Gather every row below that contains the word "Dark" and copy each such row in full.

[Start of section]

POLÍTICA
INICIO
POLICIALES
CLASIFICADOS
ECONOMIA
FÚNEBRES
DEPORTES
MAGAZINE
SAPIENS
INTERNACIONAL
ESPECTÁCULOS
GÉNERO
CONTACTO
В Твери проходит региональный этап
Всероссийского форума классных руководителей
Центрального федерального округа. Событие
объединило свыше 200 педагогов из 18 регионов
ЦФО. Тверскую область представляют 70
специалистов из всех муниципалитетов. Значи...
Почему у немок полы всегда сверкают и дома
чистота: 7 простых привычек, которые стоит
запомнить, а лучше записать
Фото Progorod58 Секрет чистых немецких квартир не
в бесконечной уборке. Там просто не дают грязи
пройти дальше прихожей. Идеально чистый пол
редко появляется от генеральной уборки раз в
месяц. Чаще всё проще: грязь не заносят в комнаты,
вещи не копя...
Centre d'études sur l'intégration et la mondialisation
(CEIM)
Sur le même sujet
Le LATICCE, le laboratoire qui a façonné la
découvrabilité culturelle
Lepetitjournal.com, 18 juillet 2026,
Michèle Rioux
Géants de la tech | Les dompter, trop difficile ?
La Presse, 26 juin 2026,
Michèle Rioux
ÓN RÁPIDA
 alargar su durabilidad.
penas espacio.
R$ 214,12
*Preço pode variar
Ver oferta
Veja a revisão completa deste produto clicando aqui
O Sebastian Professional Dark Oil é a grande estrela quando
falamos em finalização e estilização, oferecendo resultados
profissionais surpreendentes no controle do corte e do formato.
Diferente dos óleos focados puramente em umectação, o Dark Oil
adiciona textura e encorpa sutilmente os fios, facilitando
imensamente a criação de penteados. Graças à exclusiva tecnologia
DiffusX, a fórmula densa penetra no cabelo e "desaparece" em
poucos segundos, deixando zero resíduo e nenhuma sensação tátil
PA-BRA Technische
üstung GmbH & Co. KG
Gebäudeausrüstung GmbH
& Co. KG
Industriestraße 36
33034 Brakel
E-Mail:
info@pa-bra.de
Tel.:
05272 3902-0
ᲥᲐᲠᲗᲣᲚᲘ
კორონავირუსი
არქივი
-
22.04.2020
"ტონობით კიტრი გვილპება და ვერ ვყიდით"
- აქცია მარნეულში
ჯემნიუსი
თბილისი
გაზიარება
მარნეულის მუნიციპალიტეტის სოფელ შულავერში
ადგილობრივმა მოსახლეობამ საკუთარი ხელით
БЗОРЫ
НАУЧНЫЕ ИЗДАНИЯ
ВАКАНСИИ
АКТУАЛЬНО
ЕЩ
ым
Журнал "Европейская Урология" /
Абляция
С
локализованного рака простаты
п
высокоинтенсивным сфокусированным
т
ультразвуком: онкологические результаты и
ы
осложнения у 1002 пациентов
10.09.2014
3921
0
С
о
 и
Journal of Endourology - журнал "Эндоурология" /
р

[End of section]

Answer below:
O Sebastian Professional Dark Oil é a grande estrela quando
Diferente dos óleos focados puramente em umectação, o Dark Oil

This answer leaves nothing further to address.